EXCERPTED TEXT section start
The CFPB released a report this week that should serve as a reminder of what a functional Congress could accomplish. The report highlights the ways in which the 2009 Credit CARD Act has succeeded. Their findings:

  • Late fees must be be reasonable and proportional to the violation of account terms, a rule resulting in a $1.5 billion decrease in fees in 2012.
  • Overlimit fee for transactions that put cardholders over their credit limit, saving $2.5 billion in overlimit fees since 2008.
  • Americans under the age of 21 can only get a credit card if they demonstrate an independent ability to repay the debt or they have a cosigner over 21. As a result, the percentage of young adults ages 18-20 that have a credit card account has dropped by half.

Amy Traub and Catherine Ruetschlin’s survey of low- and middle-income household year, which was submitted to the CFPB as a statement on their report, similarly showed how the CARD Act increased the transparency of credit card statements and dramatically reduced unfair and excessive fees and penalties.

Sunlight is the best disinfectant. The underlying issues driving Americans to credit remain, but, all told, the act demonstrates that good rules to ensure the markets function better have a huge impact on ordinary people. That’s why it’s important we celebrate the act. This kind of policy really doesn’t happen often enough.
EXCERPTED TEXT section end
SUPPLIED DATA section start
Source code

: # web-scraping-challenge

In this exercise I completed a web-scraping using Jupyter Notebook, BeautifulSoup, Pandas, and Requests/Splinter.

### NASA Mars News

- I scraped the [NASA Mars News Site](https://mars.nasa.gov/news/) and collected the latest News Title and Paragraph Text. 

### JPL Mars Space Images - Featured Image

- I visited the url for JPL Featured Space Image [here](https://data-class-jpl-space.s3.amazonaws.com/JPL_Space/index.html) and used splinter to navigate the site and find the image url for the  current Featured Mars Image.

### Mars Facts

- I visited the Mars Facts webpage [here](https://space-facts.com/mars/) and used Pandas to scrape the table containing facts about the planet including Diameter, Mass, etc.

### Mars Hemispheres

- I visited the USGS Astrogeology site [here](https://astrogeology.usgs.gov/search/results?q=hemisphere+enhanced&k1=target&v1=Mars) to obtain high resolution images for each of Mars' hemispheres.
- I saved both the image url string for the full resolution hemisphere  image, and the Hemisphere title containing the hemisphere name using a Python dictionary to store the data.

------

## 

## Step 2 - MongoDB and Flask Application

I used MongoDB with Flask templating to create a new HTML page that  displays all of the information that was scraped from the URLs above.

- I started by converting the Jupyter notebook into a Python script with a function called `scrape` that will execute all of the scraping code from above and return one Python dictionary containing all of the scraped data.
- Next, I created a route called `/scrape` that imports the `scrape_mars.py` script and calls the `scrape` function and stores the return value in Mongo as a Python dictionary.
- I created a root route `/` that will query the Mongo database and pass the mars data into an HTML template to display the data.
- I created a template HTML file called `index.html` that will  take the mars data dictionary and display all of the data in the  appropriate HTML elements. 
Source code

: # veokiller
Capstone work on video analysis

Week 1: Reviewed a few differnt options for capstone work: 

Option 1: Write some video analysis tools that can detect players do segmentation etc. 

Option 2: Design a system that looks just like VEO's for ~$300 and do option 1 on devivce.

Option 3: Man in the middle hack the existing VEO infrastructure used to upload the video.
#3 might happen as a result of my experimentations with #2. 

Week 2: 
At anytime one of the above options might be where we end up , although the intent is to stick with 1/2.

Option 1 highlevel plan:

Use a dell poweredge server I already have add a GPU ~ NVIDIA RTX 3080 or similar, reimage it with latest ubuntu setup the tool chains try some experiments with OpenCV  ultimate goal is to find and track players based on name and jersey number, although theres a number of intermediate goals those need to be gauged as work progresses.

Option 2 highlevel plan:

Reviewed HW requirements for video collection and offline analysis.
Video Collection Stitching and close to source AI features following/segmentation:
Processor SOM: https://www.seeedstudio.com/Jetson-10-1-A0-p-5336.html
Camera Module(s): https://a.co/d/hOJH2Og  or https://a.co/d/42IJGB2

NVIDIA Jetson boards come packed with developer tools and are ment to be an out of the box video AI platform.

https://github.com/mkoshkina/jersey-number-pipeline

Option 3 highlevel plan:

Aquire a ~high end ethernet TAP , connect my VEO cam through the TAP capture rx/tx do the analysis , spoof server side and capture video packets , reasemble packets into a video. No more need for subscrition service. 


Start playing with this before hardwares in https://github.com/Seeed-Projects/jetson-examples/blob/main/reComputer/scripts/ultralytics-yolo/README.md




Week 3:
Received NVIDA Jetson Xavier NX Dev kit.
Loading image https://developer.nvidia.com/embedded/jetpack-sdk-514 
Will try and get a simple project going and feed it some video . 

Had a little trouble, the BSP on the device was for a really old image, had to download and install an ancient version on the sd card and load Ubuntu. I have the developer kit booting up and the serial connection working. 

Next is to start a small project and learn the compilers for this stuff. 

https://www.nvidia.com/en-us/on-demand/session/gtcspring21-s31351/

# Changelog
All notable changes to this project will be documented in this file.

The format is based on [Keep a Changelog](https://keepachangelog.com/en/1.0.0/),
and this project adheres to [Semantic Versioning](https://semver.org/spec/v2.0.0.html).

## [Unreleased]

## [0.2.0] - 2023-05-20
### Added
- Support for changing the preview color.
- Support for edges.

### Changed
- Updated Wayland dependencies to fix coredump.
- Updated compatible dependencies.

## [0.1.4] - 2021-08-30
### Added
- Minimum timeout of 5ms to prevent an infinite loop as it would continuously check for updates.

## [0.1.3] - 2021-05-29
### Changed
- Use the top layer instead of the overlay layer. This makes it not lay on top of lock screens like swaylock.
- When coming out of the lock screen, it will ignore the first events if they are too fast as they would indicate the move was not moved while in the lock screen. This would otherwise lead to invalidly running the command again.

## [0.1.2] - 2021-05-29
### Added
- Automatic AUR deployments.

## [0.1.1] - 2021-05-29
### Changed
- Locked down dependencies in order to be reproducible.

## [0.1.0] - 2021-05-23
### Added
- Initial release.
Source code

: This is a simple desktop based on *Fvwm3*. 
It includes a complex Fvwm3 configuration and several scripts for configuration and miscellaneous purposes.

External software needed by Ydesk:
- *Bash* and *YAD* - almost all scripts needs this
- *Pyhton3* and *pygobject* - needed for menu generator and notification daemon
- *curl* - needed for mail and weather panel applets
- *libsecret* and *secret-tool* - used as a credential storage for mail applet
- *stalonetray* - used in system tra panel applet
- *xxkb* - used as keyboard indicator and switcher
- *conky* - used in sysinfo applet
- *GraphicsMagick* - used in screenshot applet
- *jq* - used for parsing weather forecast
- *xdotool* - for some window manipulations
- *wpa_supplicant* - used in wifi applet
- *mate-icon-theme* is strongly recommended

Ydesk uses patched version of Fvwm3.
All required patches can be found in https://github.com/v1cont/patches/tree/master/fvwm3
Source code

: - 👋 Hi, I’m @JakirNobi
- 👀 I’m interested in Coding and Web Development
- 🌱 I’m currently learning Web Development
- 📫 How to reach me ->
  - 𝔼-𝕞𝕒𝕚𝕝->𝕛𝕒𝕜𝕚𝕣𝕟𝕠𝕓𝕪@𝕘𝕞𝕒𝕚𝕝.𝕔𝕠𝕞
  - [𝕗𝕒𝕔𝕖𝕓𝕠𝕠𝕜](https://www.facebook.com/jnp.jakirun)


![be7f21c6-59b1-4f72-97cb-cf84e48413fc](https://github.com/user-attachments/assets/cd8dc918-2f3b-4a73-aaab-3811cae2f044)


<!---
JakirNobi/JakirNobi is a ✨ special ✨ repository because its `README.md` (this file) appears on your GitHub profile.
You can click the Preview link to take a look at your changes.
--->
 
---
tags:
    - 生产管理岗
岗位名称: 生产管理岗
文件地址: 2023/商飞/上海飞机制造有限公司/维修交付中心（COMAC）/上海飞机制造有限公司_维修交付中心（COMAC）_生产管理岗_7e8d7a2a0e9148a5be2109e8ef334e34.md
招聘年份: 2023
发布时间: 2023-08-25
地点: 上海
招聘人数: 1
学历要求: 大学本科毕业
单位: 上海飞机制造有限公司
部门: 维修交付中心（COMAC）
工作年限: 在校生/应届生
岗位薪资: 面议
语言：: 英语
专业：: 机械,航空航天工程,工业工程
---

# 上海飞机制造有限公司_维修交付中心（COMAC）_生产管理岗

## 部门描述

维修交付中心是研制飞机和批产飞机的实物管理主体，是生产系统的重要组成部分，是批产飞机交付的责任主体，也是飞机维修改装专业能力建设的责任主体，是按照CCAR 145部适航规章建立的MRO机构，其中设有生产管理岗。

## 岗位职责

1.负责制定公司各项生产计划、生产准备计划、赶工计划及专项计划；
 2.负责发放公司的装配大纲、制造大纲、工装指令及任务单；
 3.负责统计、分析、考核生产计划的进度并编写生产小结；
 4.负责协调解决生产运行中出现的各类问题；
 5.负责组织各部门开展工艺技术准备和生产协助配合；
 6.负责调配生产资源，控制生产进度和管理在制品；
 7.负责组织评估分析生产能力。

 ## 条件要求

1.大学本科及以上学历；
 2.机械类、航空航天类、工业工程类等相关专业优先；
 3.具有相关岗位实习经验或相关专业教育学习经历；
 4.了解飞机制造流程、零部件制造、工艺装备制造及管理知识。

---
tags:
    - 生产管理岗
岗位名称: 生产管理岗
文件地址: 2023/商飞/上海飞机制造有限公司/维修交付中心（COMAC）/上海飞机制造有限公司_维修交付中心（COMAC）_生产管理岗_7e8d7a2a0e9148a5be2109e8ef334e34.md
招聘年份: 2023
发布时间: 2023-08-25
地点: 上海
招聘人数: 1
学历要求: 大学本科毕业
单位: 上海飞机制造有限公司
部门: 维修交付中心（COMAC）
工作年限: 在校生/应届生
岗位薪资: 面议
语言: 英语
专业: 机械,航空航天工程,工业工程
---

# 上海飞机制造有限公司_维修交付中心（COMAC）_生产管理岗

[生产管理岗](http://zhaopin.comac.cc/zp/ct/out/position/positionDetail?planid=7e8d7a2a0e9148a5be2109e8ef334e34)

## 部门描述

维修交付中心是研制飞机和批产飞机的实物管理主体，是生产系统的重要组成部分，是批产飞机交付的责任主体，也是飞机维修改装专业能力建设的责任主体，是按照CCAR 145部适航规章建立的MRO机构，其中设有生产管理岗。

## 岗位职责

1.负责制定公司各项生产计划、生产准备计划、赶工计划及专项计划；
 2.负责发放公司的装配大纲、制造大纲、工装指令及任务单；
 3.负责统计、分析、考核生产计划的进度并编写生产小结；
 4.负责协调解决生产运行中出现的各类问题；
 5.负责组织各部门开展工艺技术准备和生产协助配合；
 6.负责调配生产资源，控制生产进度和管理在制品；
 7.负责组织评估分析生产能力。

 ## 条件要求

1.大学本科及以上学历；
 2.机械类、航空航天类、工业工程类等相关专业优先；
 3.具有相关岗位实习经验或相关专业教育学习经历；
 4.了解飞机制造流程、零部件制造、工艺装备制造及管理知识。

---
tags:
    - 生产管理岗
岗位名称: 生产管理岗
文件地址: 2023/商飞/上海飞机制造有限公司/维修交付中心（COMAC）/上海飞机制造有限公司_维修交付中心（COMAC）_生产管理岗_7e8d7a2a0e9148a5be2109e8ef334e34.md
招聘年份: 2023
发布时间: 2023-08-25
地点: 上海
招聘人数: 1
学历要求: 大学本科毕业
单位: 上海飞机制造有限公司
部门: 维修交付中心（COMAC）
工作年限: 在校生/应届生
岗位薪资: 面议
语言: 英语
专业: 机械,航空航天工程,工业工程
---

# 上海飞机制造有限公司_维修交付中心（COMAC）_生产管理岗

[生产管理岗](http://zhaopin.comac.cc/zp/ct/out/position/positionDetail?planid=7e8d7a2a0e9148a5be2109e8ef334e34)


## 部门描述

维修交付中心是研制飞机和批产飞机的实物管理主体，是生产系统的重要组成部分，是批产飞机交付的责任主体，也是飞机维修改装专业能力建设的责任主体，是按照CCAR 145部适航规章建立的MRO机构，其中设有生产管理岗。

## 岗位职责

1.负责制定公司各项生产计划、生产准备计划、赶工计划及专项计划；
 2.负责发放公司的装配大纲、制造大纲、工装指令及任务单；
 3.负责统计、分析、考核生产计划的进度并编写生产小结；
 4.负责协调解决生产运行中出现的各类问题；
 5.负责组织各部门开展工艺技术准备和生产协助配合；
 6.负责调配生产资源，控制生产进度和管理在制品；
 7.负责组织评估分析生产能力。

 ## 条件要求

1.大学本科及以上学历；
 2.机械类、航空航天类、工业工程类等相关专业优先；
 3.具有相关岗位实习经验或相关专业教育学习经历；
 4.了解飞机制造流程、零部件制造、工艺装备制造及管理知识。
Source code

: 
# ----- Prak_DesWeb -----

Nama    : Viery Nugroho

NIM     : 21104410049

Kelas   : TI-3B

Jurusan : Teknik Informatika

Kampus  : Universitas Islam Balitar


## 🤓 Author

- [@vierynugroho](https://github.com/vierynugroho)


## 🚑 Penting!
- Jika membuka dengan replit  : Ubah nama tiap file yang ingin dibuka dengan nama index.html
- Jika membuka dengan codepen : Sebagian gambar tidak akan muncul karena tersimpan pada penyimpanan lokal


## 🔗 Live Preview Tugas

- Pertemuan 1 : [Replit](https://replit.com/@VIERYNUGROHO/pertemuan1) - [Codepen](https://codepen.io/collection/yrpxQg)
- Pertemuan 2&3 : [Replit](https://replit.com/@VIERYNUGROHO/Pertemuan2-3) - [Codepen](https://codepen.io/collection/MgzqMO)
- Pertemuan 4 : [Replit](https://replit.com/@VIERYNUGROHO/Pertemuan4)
SUPPLIED DATA section end
TASK TO CARRY OUT
Repeat the CARD Act passage word for word from "Sunlight is the" to "happen often enough.". The records have no connection to the CARD Act passage.

ANSWER SECTION
Sunlight is the best disinfectant. The underlying issues driving Americans to credit remain, but, all told, the act demonstrates that good rules to ensure the markets function better have a huge impact on ordinary people. That’s why it’s important we celebrate the act. This kind of policy really doesn’t happen often enough.